—¿El qué? —se extraña el negro muchachuelo.

—¿No entiendes? —se enfurece Renato.

—No, Renato. Hay cosas que Colibrí no entiende —explica Juan con serenidad, irrumpiendo en la estancia—. Ten un poco de calma... Ya te irás dando cuenta de todo... No creo que debas abusar de tus fuerzas el primer día que se te despeja la razón... Además, te esperan noticias altamente desagradables... Bebe un poco de agua...

Un instante, Renato se detiene antes de tomar el cántaro de arcilla que le ha ofrecido Juan, envolviéndole en una mirada de asombro. También él ha cambiado... ha cambiado casi tanto como el panorama que le rodea... Mucho más delgado, parece más alto; la barba crecida, los largos cabellos revueltos y ensortijados, y bajo la vieja camiseta de marinero, que ha vuelto a vestir, luce más recio y ancho su torso de atleta... Tendría la traza desdichada de un náufrago, sin su gesto altanero de jefe de piratas, pero la máscara de color de su rostro moreno se enciende por la fuerza de su altiva mirada, que es toda voluntad...

—¡Se bebió toda el agua! —exclama Colibrí consternado al ver que Renato consume ávidamente el contenido del cántaro.

—No... Queda un poco... Tómala y déjanos... Cuando Renato haya descansado, hemos de hablar...
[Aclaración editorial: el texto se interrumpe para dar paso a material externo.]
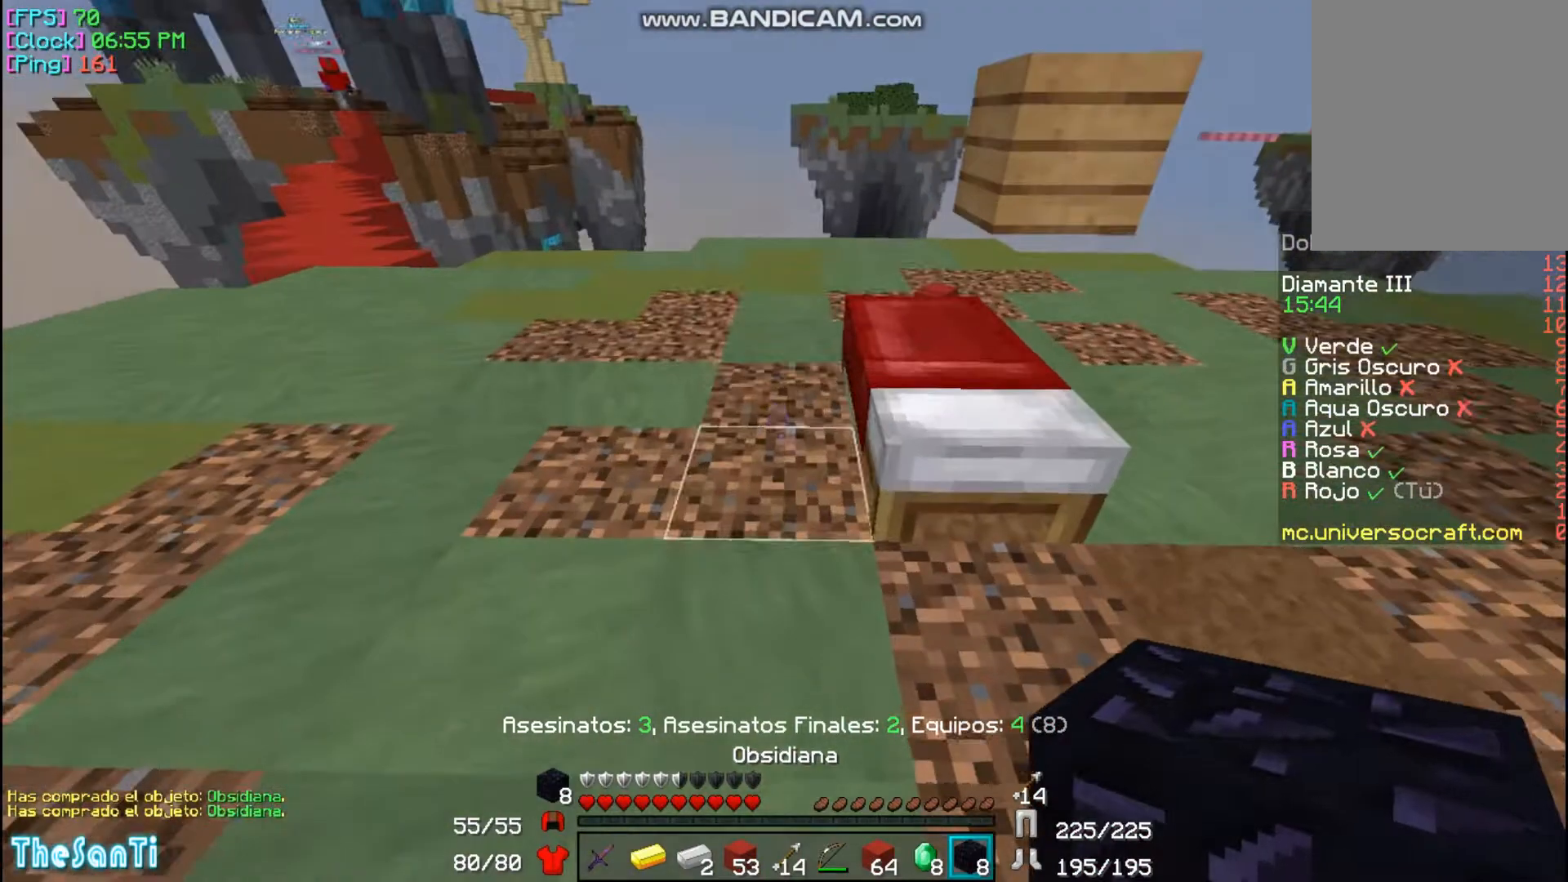
{"keys": ["s"], "mouse": [], "events": [[133, "mouse_right", "down"], [233, "mouse_right", "up"], [433, "s", "down"]]}
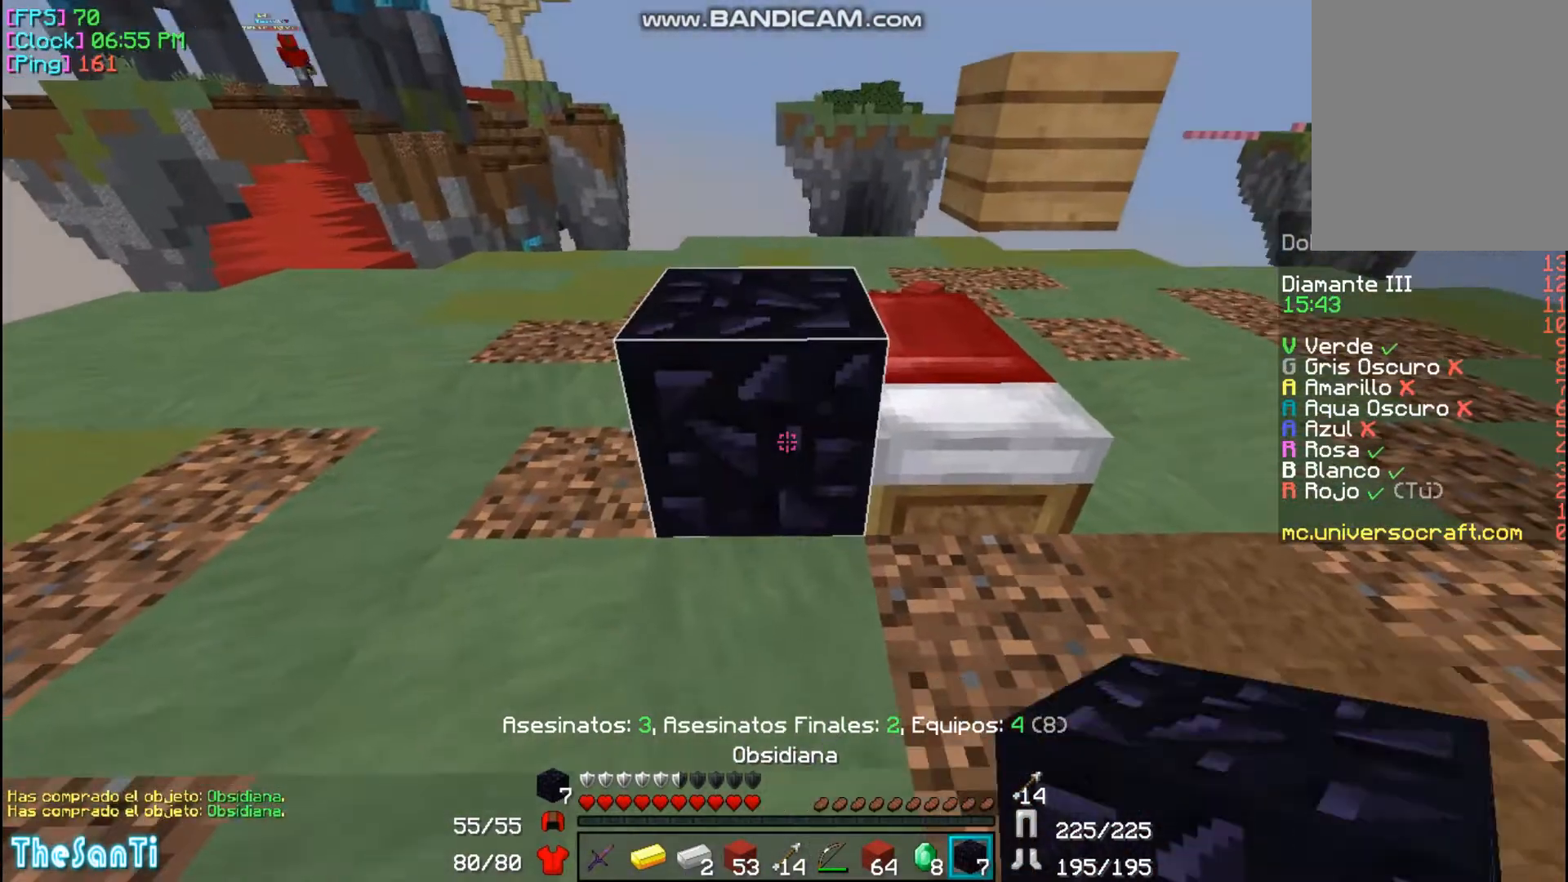
{"keys": [], "mouse": [], "events": [[33, "d", "down"], [133, "s", "up"], [233, "d", "up"]]}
Más de dos horas han pasado antes de que vuelvan a abrirse los ojos de Renato, para clavarse ansiosos en Juan: ojos interrogadores y desconcertados, en los que arden juntos el deseo de saber y el miedo de las terribles verdades que presiente y aguarda. Otra vez, como antes, parece Renato medir y valorar la miserable estancia, otra vez tiemblan en sus labios las palabras, para brotar al fin como torrente que rompe el dique:

—No necesitas decirme que estoy en tu poder. Lo veo, lo palpo. Herido e indefenso, a tu albedrío, y, si he de creer a ese muchacho, debiéndote además la vida.

—La vida se la estamos debiendo todos a un milagro que acaso no se prolongue demasiado —explica Juan con pasmosa serenidad.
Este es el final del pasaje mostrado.